It looks as though genshou is correct... sniped from an e-mail I sent Ryan...

Oh, it was definitely an error. I'm amazed I missed it. Mages can take mage feats for their bonus feats, yes. 

Ryan Nock 
RPG Line Developer - E.N.Publishing  


---Original Text---
Under the Mage it allows you to choose a bonus feat as a minor boon... bonus feats are listed as: metamagic, item creation, and traditional feats. Why aren't Mage Feats listed here?  The reason I ask is the Mage nor the other Spellcasting classes specifically gain Mage Feats... though Mage Feats are listed as being bonus feats to Mages and other Spellcasters. I can see an argument going both ways on this so I was curious if it was just an oversight or a balance judgment call. 

Thank you for your time, 
Wm. Holder


----------



## genshou (Jul 16, 2006)

sirwmholder said:
			
		

> It looks as though genshou is correct... sniped from an e-mail I sent Ryan...

####

__Tasks to carry out__
**A)** According to the forum thread on Mage bonus feats, which three kinds of bonus feats are listed for the Mage?
**B)** Continue the forum thread on Mage bonus feats from the point where it stops.

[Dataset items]
####

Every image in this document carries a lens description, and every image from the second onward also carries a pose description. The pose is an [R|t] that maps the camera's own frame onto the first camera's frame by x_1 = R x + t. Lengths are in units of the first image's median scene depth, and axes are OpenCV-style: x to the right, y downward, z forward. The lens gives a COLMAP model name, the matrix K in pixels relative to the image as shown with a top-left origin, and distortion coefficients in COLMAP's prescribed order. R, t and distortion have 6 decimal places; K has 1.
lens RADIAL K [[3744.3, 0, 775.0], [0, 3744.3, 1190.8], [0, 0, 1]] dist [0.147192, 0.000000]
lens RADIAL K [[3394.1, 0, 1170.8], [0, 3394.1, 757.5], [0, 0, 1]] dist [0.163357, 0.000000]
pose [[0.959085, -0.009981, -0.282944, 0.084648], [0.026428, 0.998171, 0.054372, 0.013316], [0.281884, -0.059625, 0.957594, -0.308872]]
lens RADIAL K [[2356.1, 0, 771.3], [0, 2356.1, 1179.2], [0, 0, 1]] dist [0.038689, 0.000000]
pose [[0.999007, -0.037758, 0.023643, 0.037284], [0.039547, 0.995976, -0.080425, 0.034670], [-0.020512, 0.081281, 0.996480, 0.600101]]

####

__Numbered answers__
**A)** Metamagic, item creation, and traditional feats.

**B)**
> 
> Oh, it was definitely an error. I'm amazed I missed it. Mages can take mage feats for their bonus feats, yes.
> 
> ...



I've read this email before, I think.  Did you post it to another thread in the past?


----------



## sirwmholder (Jul 18, 2006)

genshou said:
			
		

> I've read this email before, I think.  Did you post it to another thread in the past?



No, though it is a revision of question one in my first post .


----------



## genshou (Jul 23, 2006)

Maybe it was just an email with the same topic, then.  Hrmm.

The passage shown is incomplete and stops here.